Meine Ihnen bereits vorliegende Studie „Falsche Angaben zu Drogentodesfällen“ enthält weitere Nachweise.
Es wurden also viermal mehr Tatverdächtige ermittelt infolge der forcierten Strafverfolgung. Diese polizeilichen und strafrechtlichen Maßnahmen verursachten offenbar auch den Anstieg der Drogentodesfälle auf das 6,5-Fache. Noch heute ist die deutsche Drogenpolitik von einem hohen Niveau der Strafverfolgung geprägt, die Tausende Menschenleben fordert. Wann und auf welche Weise wird BÜNDNIS 90/DIE GRÜNEN auf diese neuen Erkenntnisse reagieren?
Mit freundlichen Grüßen
Helmut Scheimann
Sehr geehrter Herr Scheimann,
inwieweit die Thesen Ihrer Studie zutreffend sind, kann ich von hier aus schwer einschätzen.
Allerdings gebe ich Ihnen mit Ihrer Einschätzung recht, dass die Kriminalisierung der Drogenkonsumentinnen und -konsumenten schlimme soziale und gesundheitliche Konsequenzen für die Betroffenen hat. Es entwickelt sich zwangsläufig ein Schwarzmarkt, der fatale Folgen hat.
Aus diesem Grunde setzen wir uns für eine Entkriminalisierung von Drogen ein.

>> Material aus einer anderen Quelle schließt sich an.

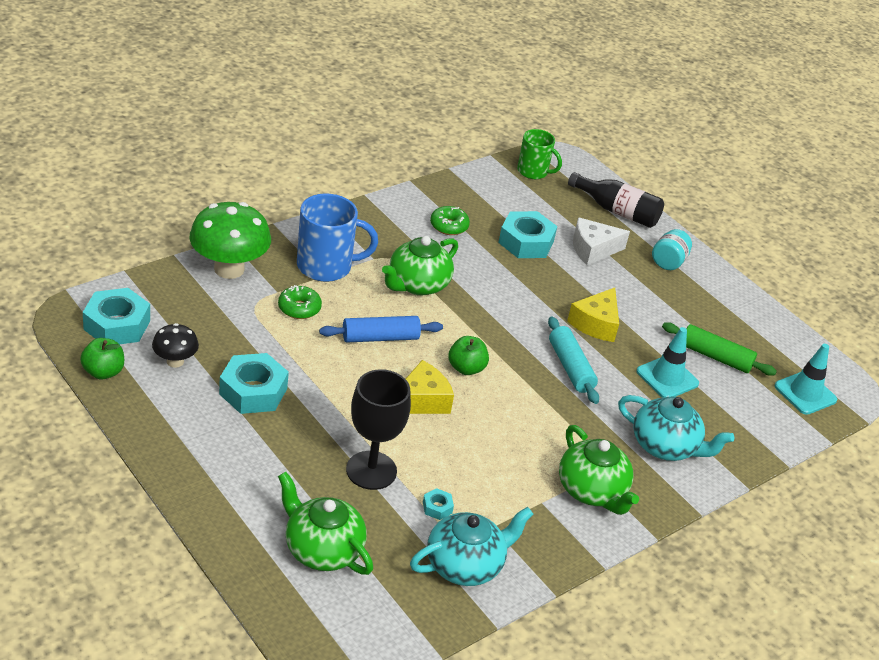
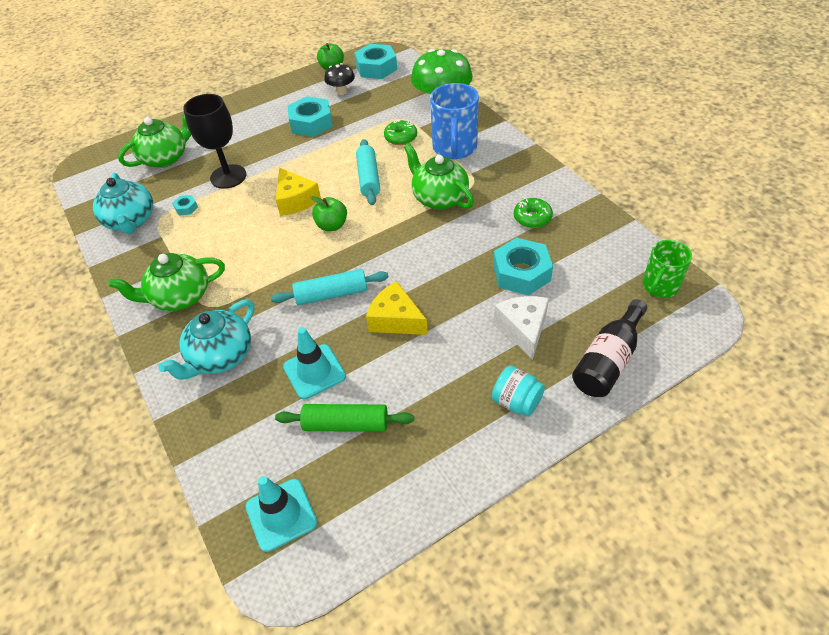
camera: 105 degrees right, 10 degrees up
blue rolling pin [319,316,443,342] -> turquoise rolling pin [356,139,380,205]
green rolling pin [662,322,777,376] -> green rolling pin turned 60 degrees clockwise [275,404,414,432]

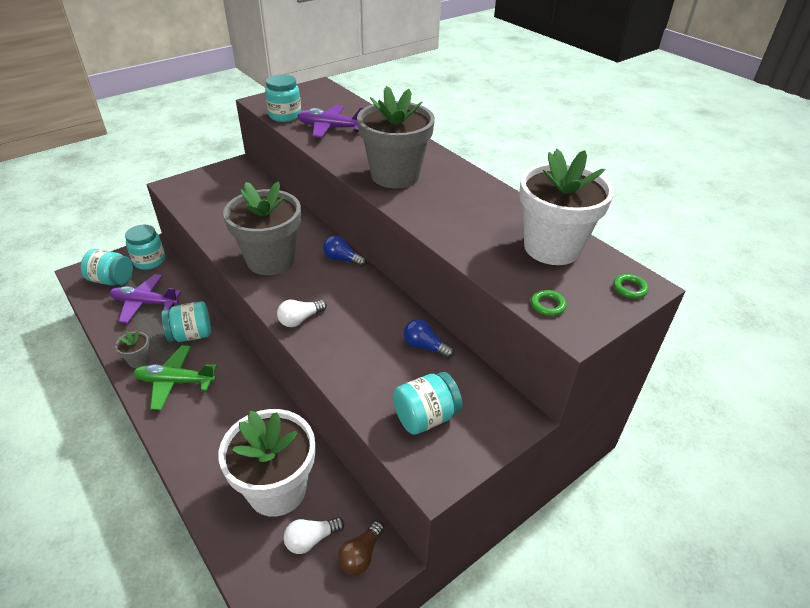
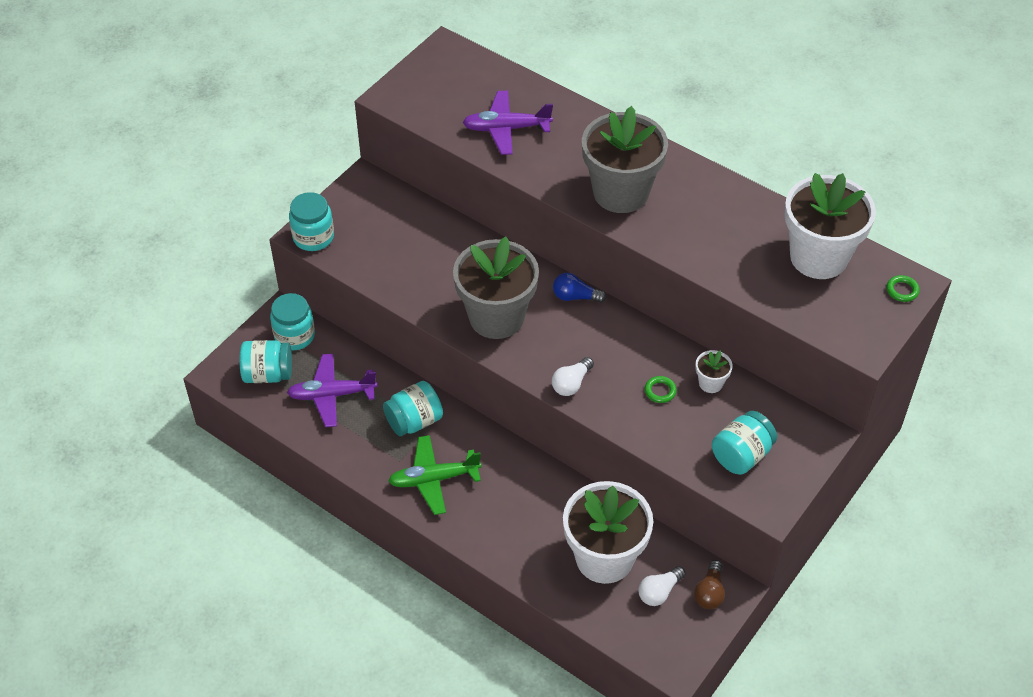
camera: 15 degrees left, 10 degrees up
grey flower pot [115,331,150,368] -> none
turquoise jar [265,74,301,122] -> turquoise jar moved to [289,192,334,251]
blue light bulb [404,319,454,359] -> white flower pot [696,350,733,393]
green ring [531,290,567,316] -> green ring moved to [645,376,677,403]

Zudem setzen wir auf ein gut ausgebautes Hilfesystem, damit die Abhängigen sozial und gesundheitlich stabilisiert werden. Dabei muss im Einzelfall entschieden werden, ob die Drogenfreiheit jeweils subjektiv erreichbar ist oder ob nicht. Der Prämisse einer solchen akzeptanzorientierten Drogenpolitk fühlen wir uns verpflichtet.
Wir haben vor diesem Hintergrund Anfragen und Anträge etwa zur Schadensminderung und Substanzanalsyse, zur Substitutionsbehandlung und zur Entkriminalisierung von Cannabis in den Bundestag eingebracht.
Ich bin daher gerne bereit, Ihre Studie auszuwerten und deren Erkenntnisse ggf. in meine parlamentarische Arbeit einfließen zu lassen.